Start of Data provided

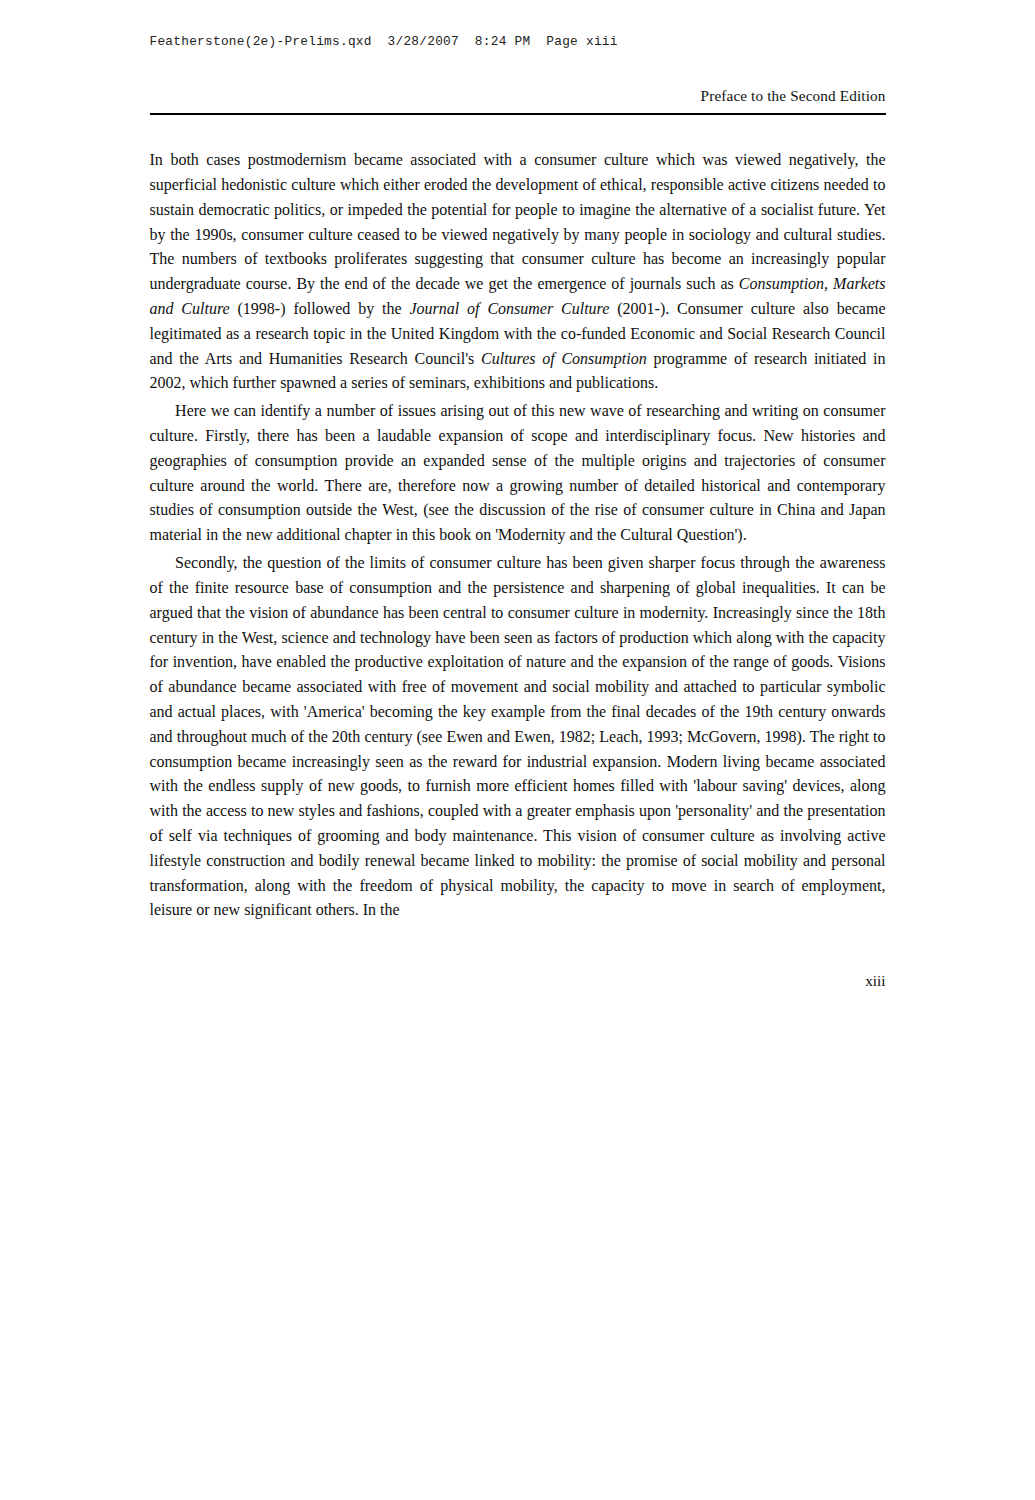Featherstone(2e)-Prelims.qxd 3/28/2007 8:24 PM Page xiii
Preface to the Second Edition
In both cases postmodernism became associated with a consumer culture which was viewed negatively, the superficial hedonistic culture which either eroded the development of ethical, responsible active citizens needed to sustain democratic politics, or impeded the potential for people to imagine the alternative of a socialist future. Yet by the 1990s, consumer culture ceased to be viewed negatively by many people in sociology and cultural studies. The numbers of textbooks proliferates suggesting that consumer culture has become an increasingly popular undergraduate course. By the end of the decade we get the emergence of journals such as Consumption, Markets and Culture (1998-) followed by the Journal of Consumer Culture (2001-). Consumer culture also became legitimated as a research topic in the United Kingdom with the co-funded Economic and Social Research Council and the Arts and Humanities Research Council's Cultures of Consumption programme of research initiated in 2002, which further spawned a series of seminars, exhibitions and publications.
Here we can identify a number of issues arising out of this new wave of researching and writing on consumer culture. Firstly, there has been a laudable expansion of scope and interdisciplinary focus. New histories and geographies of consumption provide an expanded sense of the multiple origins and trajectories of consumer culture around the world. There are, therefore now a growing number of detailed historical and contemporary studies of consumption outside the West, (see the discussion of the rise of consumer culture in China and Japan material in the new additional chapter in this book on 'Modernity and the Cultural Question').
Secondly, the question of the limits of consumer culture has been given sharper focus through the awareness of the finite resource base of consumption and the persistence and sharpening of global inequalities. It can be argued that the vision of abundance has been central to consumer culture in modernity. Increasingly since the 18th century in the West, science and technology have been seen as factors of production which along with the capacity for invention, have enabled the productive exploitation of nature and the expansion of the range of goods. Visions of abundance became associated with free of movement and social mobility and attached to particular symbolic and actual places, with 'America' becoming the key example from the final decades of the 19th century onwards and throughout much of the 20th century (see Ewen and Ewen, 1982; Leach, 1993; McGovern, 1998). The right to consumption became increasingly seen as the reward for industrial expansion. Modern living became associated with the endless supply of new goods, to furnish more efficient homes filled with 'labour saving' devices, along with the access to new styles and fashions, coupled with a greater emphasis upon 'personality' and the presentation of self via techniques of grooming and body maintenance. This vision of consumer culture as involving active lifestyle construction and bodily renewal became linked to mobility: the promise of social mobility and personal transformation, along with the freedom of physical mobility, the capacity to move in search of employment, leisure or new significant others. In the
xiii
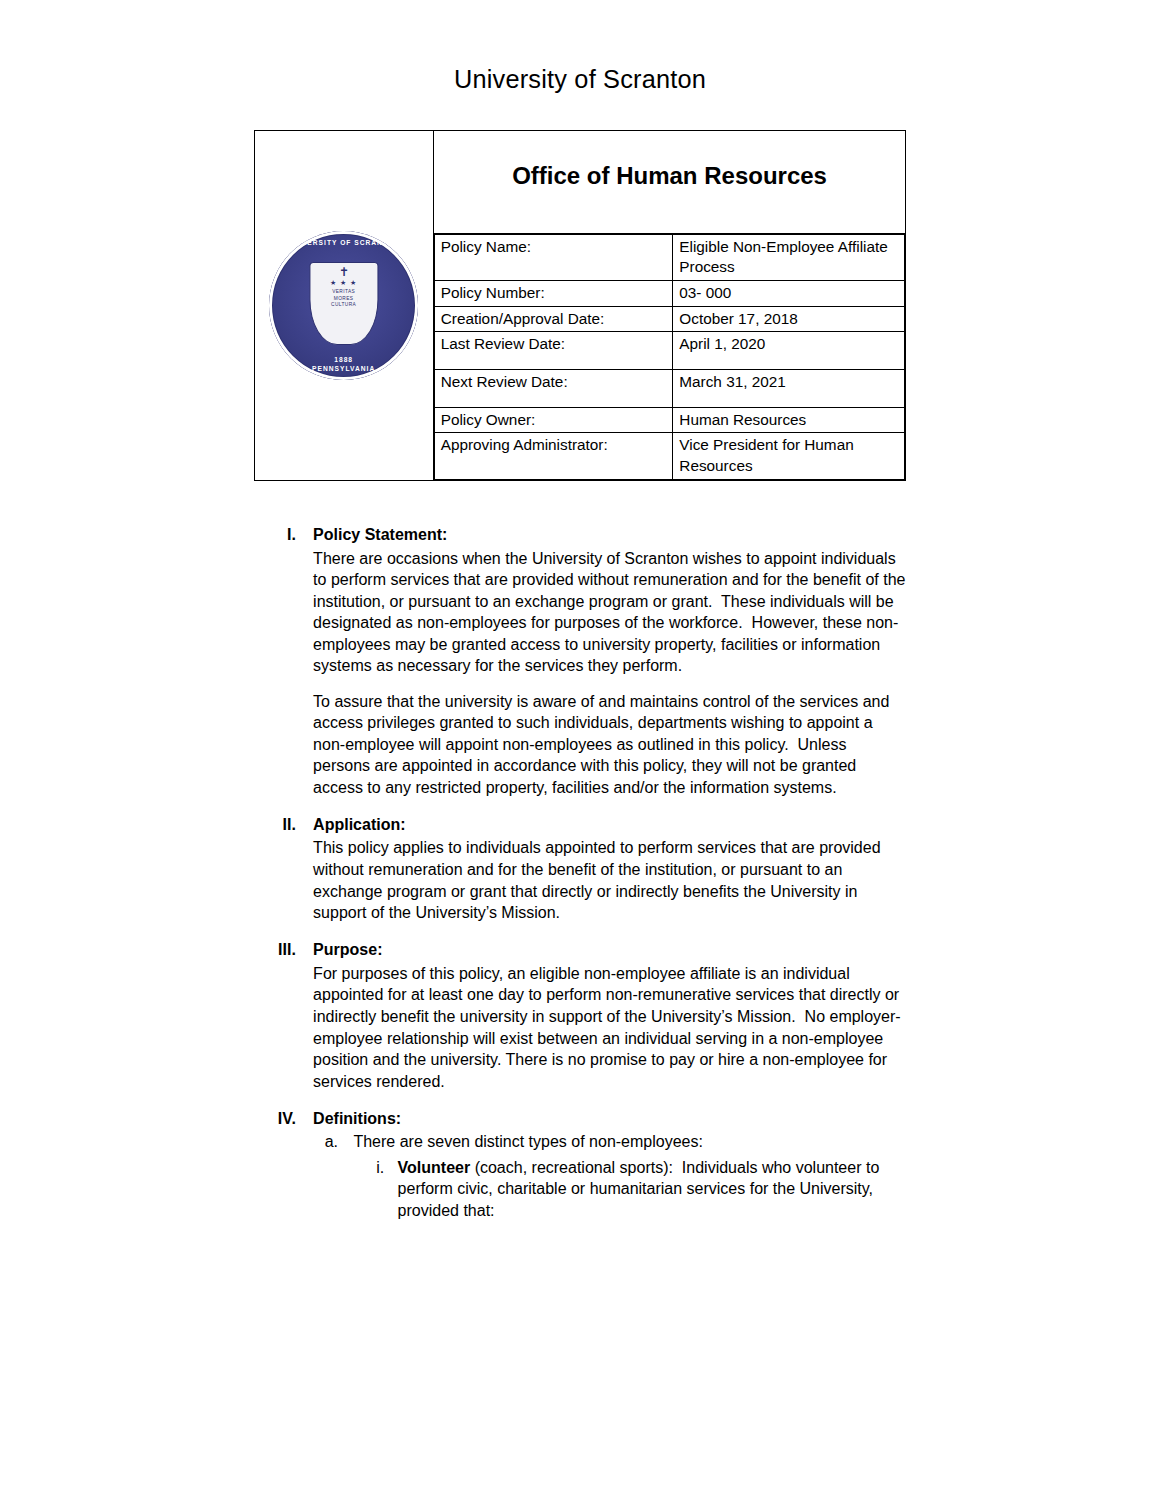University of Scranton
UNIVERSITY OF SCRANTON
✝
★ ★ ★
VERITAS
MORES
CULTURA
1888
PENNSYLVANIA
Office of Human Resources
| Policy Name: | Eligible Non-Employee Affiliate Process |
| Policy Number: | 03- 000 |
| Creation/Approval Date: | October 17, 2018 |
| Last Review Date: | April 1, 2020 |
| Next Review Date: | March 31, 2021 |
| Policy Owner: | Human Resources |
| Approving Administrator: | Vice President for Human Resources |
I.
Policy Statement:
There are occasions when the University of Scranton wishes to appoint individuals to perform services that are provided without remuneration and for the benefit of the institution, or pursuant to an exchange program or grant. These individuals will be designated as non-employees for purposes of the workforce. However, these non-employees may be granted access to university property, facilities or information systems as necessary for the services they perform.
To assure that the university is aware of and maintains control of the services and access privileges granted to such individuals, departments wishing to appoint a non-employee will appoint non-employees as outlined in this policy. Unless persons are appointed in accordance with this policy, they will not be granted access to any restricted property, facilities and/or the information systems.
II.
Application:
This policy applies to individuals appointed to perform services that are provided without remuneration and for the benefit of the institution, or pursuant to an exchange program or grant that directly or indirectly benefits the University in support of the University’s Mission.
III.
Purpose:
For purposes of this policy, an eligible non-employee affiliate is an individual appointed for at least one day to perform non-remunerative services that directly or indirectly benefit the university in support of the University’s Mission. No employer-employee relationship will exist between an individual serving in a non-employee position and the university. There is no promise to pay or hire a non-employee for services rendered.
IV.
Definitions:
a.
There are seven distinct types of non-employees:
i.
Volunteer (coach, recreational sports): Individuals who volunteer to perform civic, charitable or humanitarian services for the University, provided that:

End of Data provided
Start of Data provided

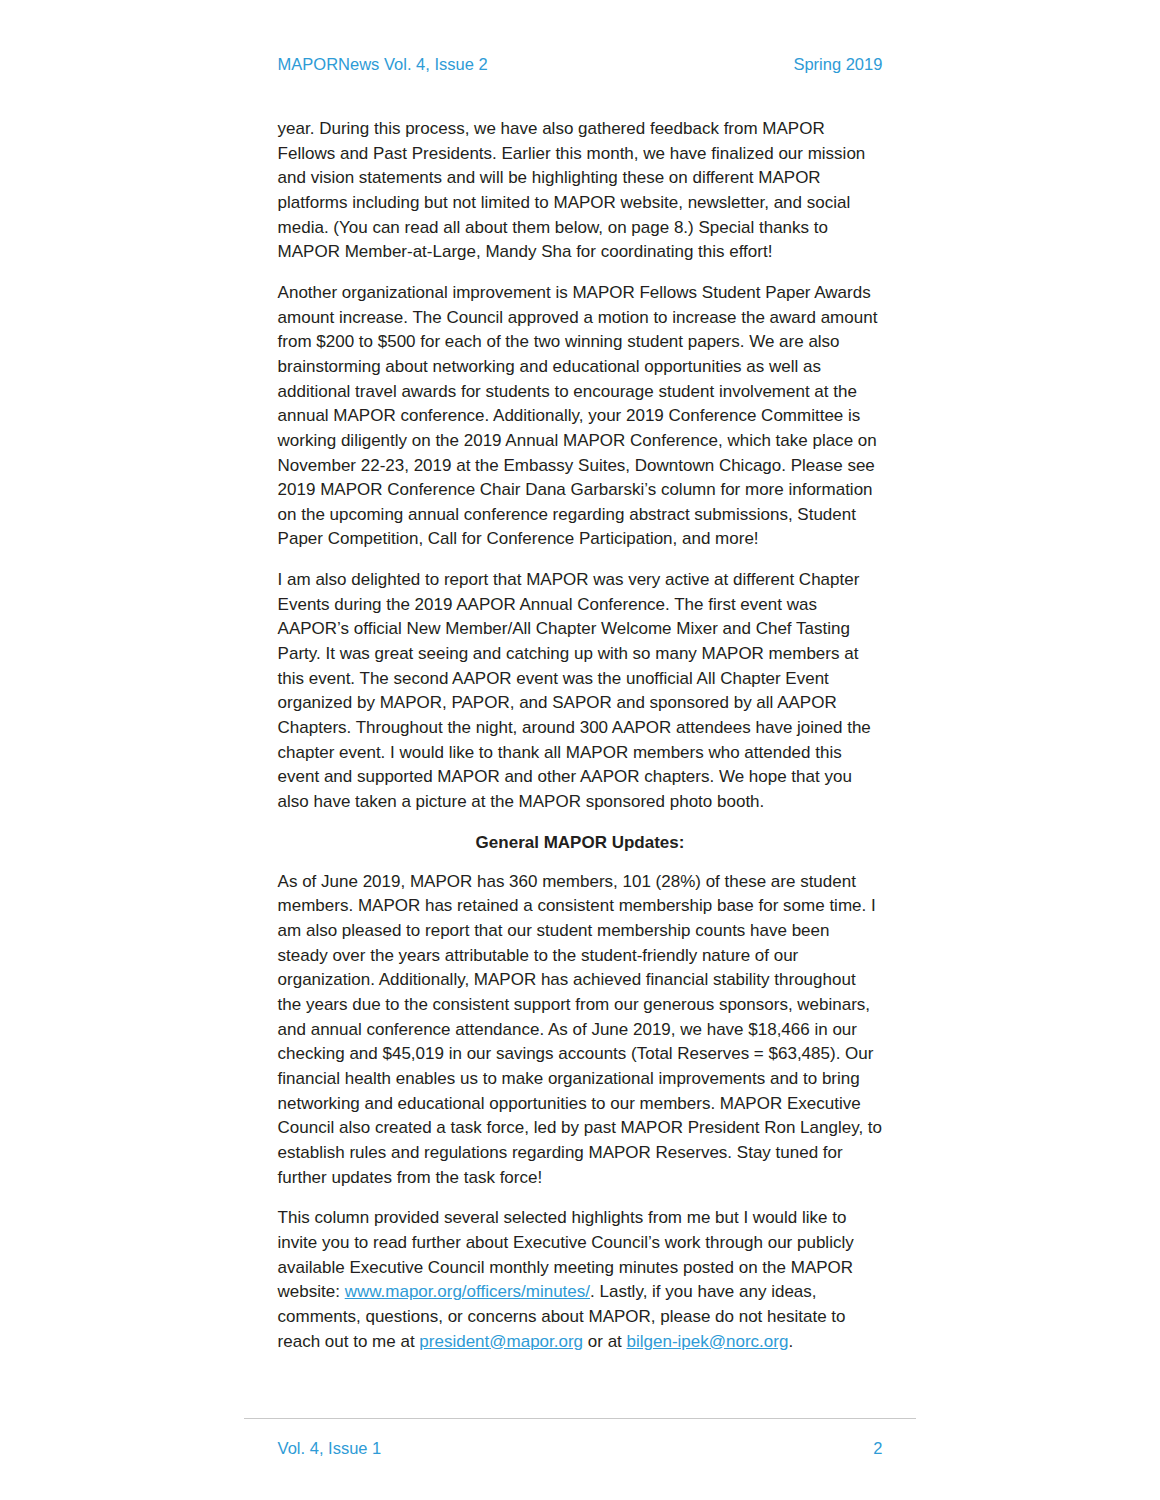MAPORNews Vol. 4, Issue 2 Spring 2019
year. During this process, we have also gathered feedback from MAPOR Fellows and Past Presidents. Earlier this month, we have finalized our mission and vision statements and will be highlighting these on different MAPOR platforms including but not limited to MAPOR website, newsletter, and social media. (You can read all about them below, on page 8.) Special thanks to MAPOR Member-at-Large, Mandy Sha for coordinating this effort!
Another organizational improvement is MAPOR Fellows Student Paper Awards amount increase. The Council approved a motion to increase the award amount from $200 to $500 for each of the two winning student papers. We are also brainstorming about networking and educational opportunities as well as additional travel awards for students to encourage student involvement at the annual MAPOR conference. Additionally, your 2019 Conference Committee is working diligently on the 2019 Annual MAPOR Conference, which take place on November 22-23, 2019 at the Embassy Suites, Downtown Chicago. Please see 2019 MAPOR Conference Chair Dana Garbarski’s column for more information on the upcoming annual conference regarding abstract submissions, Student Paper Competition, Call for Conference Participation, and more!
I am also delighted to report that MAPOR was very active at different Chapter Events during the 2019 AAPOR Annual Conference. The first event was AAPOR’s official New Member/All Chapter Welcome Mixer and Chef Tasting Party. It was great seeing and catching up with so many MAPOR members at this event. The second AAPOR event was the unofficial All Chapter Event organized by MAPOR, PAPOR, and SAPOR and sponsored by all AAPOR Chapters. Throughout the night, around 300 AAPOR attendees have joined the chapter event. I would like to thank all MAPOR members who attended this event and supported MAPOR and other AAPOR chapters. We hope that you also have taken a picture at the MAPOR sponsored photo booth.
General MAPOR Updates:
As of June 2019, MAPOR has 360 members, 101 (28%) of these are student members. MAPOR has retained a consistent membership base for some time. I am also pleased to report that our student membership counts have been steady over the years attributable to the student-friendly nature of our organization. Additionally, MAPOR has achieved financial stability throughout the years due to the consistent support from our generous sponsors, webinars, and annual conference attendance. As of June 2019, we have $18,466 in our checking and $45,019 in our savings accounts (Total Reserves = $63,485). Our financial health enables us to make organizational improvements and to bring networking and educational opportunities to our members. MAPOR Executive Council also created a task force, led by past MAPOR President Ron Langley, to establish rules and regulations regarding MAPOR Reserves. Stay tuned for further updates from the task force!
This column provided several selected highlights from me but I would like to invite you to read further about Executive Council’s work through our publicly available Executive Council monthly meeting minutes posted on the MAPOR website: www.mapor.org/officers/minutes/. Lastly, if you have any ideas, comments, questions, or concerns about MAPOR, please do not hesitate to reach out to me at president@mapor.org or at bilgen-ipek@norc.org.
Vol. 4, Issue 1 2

End of Data provided

* What this task involves: Retrieve each line from the records above where the word "chapter" occurs.

* Answer section:
Here we can identify a number of issues arising out of this new wave of researching and writing on consumer culture. Firstly, there has been a laudable expansion of scope and interdisciplinary focus. New histories and geographies of consumption provide an expanded sense of the multiple origins and trajectories of consumer culture around the world. There are, therefore now a growing number of detailed historical and contemporary studies of consumption outside the West, (see the discussion of the rise of consumer culture in China and Japan material in the new additional chapter in this book on 'Modernity and the Cultural Question').
I am also delighted to report that MAPOR was very active at different Chapter Events during the 2019 AAPOR Annual Conference. The first event was AAPOR’s official New Member/All Chapter Welcome Mixer and Chef Tasting Party. It was great seeing and catching up with so many MAPOR members at this event. The second AAPOR event was the unofficial All Chapter Event organized by MAPOR, PAPOR, and SAPOR and sponsored by all AAPOR Chapters. Throughout the night, around 300 AAPOR attendees have joined the chapter event. I would like to thank all MAPOR members who attended this event and supported MAPOR and other AAPOR chapters. We hope that you also have taken a picture at the MAPOR sponsored photo booth.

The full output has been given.